§ **Texto de apoio**

+ + + + + + +

Este é o ano em que se comemoram os 500 anos da Reforma Protestante
ocorrido hoje no longínquo século XVI. E de fato poucos movimentos religiosos
cristão tiveram tamanha relevância e repercussão como este. A história desta
Reforma não se relaciona apenas com a Igreja Cristã, mas implica em toda
Sociedade, não apenas daqueles dias, mas ainda hoje se faz sentir seus efeitos.
Mas como todo e qualquer evento
histórico eles são decorrentes de eventos anteriores. Nesse e alguns outros
artigos vamos resgatar esse contexto histórico-religioso que certamente
proporcionaram um melhor entendimento das razões que culminaram com a Reforma
Protestante que tão rapidamente se espalhou por toda Europa e demais países
adjacentes e abalando os poderes da Igreja Católica Romana e do próprio Império
que lhe dava sustentação.

+ + + + + + +

§ **Dados apresentados**
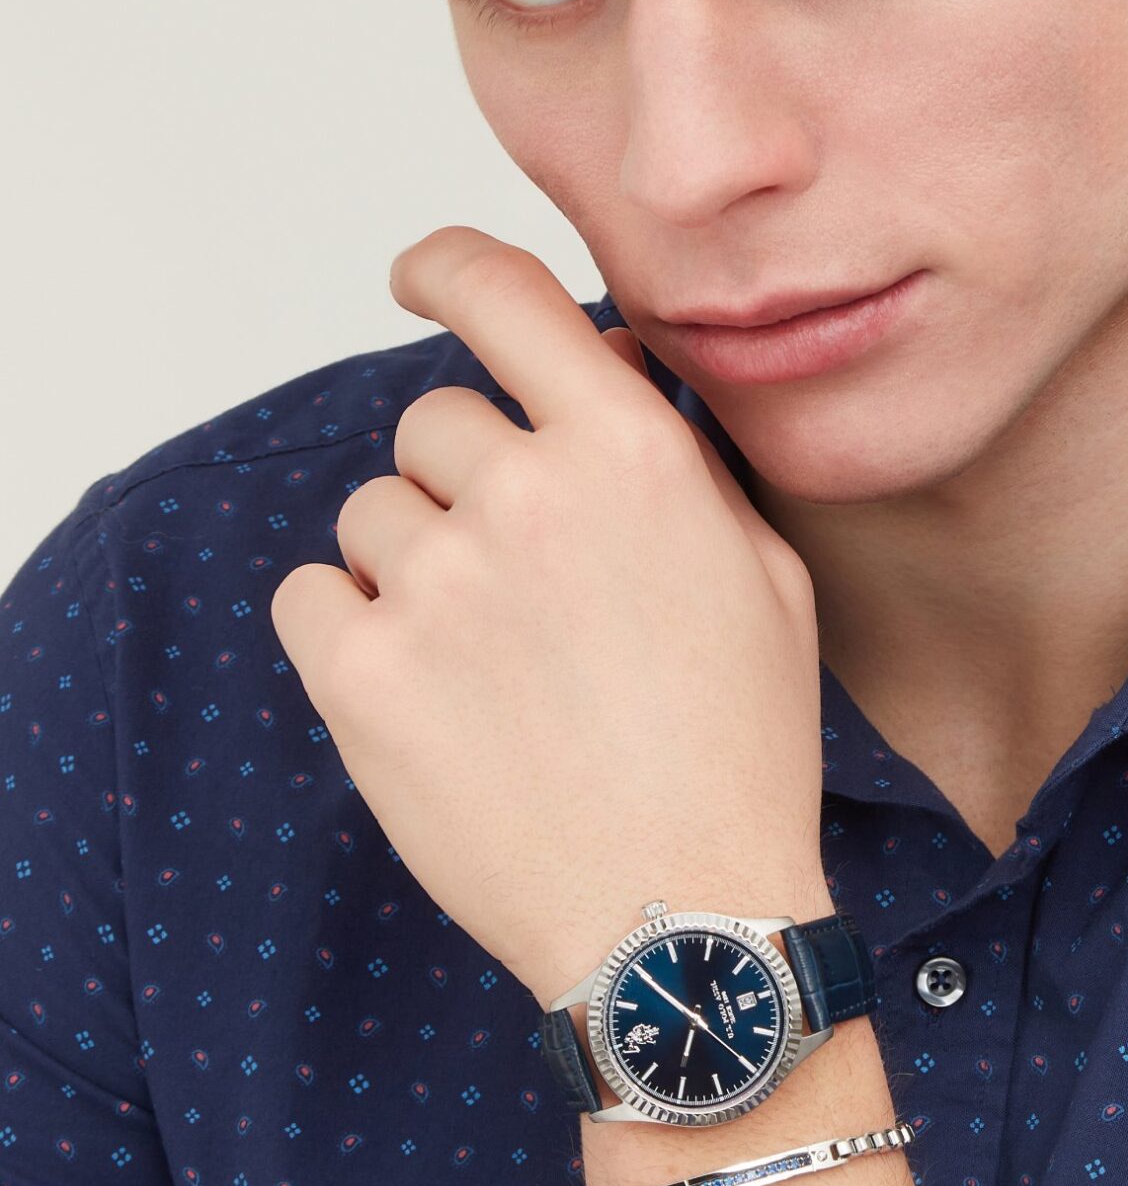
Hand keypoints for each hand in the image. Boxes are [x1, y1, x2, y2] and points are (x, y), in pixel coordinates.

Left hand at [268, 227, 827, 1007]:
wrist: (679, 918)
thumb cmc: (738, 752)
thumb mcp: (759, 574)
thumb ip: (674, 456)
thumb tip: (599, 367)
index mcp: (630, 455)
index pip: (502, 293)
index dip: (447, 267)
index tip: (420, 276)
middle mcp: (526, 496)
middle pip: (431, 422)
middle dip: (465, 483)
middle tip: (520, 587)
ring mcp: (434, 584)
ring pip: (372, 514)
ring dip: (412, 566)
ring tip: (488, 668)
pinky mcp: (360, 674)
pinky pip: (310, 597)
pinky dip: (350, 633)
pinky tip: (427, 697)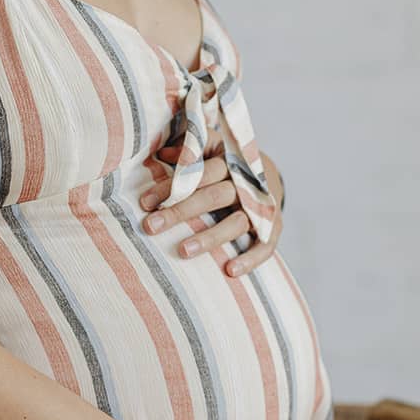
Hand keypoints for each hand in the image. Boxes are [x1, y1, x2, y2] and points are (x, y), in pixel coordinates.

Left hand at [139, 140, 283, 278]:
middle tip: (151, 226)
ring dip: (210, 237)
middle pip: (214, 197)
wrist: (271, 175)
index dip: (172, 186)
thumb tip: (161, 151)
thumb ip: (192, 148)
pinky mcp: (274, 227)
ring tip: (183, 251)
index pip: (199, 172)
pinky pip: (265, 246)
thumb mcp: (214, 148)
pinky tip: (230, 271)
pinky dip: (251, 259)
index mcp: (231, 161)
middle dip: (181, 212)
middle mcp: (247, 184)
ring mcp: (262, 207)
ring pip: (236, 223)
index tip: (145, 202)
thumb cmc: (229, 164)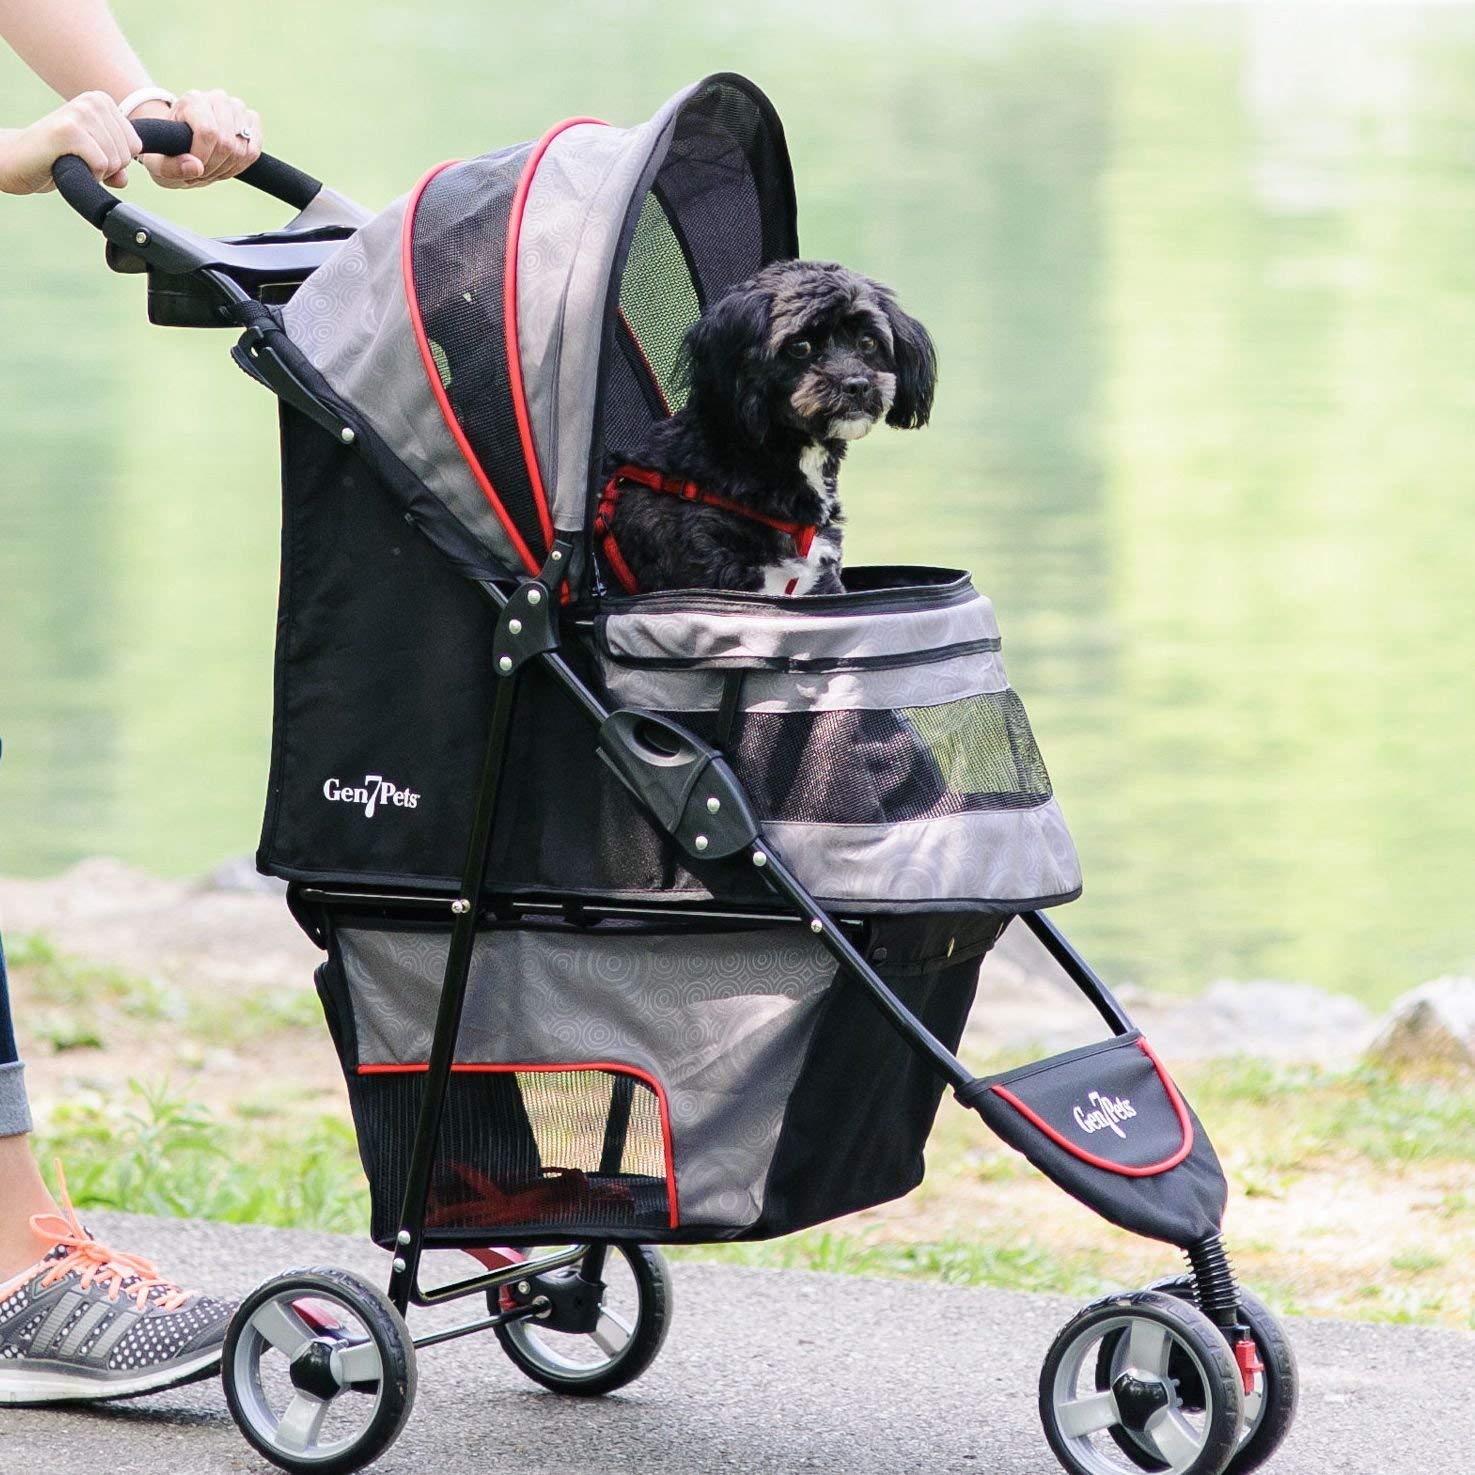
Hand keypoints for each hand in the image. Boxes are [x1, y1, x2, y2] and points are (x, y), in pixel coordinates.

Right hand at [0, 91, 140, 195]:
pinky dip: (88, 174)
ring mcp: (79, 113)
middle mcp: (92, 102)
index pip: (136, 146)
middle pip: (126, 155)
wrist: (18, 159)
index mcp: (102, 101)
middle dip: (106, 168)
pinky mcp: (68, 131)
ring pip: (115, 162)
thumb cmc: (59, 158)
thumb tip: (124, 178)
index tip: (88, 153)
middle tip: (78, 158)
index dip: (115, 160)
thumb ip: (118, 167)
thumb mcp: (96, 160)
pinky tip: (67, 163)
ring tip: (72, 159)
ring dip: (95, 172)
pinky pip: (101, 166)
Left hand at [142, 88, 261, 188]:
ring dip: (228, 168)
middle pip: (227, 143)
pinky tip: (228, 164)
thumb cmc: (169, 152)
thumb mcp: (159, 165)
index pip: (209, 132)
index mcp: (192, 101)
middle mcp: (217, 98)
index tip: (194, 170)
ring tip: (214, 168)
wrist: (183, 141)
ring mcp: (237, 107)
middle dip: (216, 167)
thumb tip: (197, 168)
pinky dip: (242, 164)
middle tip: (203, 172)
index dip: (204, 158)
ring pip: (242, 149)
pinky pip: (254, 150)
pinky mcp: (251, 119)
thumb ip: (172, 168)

+ + + + + + +

§ **Enunciado A**
Transcreva do texto de apoio o trecho que começa em "Mas como todo" e termina em "lhe dava sustentação.".
§ **Enunciado B**
Indique se cada afirmação concorda com o texto de apoio, respondendo sim ou não e citando as palavras do texto que decidem a questão. (i) Os efeitos da Reforma ainda hoje são sentidos. (ii) A Reforma ficou restrita a um único país europeu. (iii) A história da Reforma diz respeito somente à Igreja Cristã.
Baseie-se exclusivamente no texto de apoio.

§ **Resposta A**
Mas como todo e qualquer evento
histórico eles são decorrentes de eventos anteriores. Nesse e alguns outros
artigos vamos resgatar esse contexto histórico-religioso que certamente
proporcionaram um melhor entendimento das razões que culminaram com a Reforma
Protestante que tão rapidamente se espalhou por toda Europa e demais países
adjacentes e abalando os poderes da Igreja Católica Romana e do próprio Império
que lhe dava sustentação.

§ **Resposta B**
(i) Sim: "mas ainda hoje se faz sentir seus efeitos".
(ii) Não: "se espalhou por toda Europa e demais países adjacentes".
(iii) Não: "não se relaciona apenas com a Igreja Cristã, mas implica em toda Sociedade".